◆ Exercise details ◆
Please count the lines in the entries below that contain the word "Matuschka", and give only that number.
Start of Block
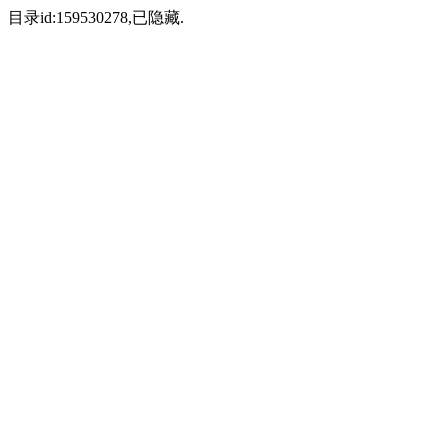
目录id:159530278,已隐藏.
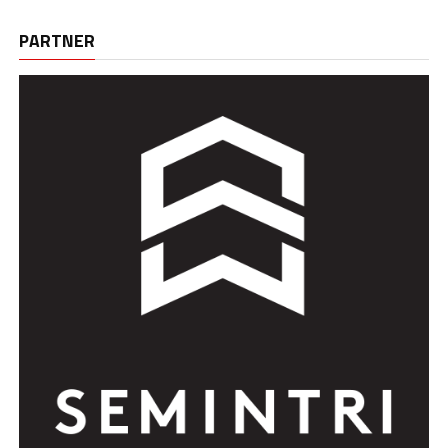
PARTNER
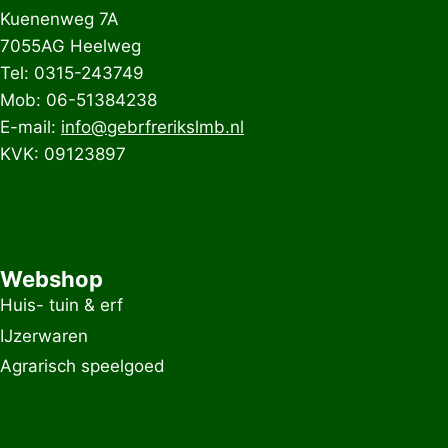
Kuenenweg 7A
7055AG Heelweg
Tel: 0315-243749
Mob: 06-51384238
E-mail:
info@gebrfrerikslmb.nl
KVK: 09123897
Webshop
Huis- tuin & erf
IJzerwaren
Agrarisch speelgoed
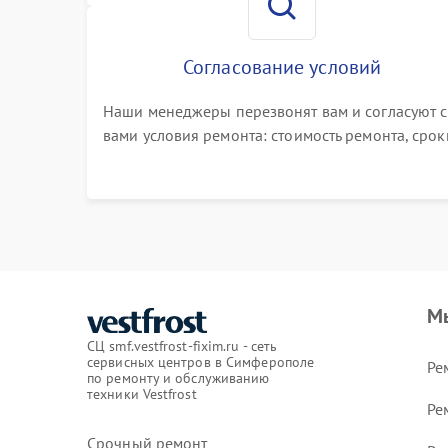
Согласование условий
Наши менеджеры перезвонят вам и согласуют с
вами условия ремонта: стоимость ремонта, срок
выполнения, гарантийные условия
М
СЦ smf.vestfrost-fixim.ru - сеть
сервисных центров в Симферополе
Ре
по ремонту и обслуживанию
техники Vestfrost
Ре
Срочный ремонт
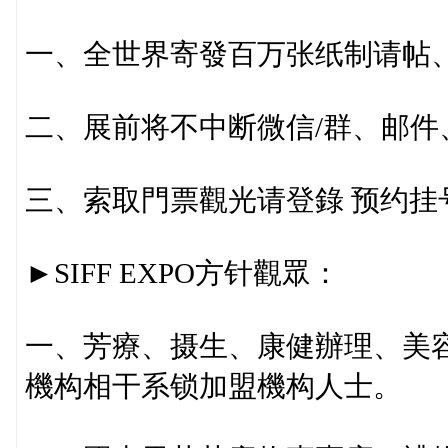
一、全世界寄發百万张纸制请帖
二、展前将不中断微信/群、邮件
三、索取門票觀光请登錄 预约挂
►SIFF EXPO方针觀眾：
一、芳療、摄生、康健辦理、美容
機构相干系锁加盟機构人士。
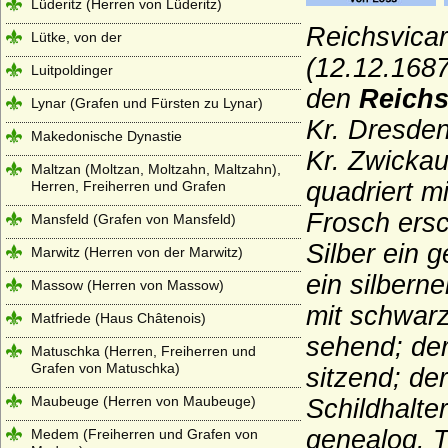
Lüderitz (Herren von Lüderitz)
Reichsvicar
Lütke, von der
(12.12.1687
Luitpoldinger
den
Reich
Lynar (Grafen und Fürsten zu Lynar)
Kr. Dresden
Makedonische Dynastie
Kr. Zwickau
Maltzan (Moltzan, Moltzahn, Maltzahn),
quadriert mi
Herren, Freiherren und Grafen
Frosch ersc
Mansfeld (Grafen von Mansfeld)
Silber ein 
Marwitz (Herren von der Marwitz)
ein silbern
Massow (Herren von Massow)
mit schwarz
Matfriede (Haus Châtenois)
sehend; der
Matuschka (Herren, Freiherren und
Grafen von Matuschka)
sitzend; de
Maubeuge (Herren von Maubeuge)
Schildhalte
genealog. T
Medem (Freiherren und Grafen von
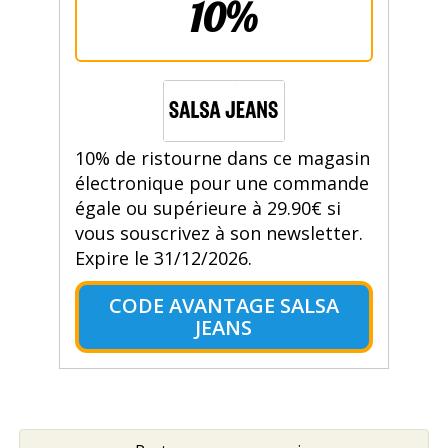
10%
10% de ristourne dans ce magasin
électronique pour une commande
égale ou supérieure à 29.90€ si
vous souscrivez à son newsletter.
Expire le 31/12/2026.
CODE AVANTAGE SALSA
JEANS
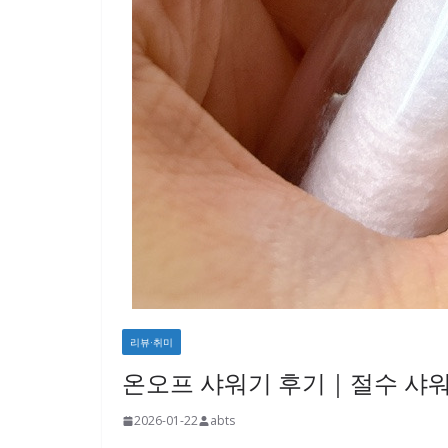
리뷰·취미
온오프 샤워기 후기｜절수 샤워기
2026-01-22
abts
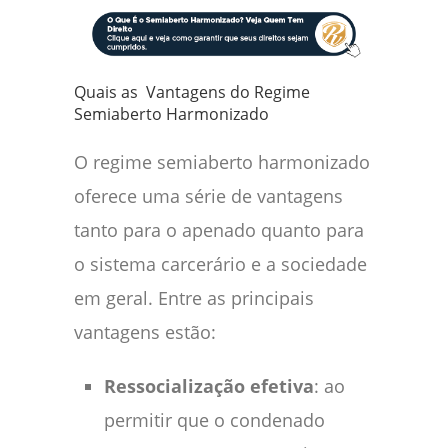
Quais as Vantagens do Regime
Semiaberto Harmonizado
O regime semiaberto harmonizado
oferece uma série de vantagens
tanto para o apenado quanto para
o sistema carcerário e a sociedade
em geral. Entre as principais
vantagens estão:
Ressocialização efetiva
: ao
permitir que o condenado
End of Block
◆ Expected answer ◆
2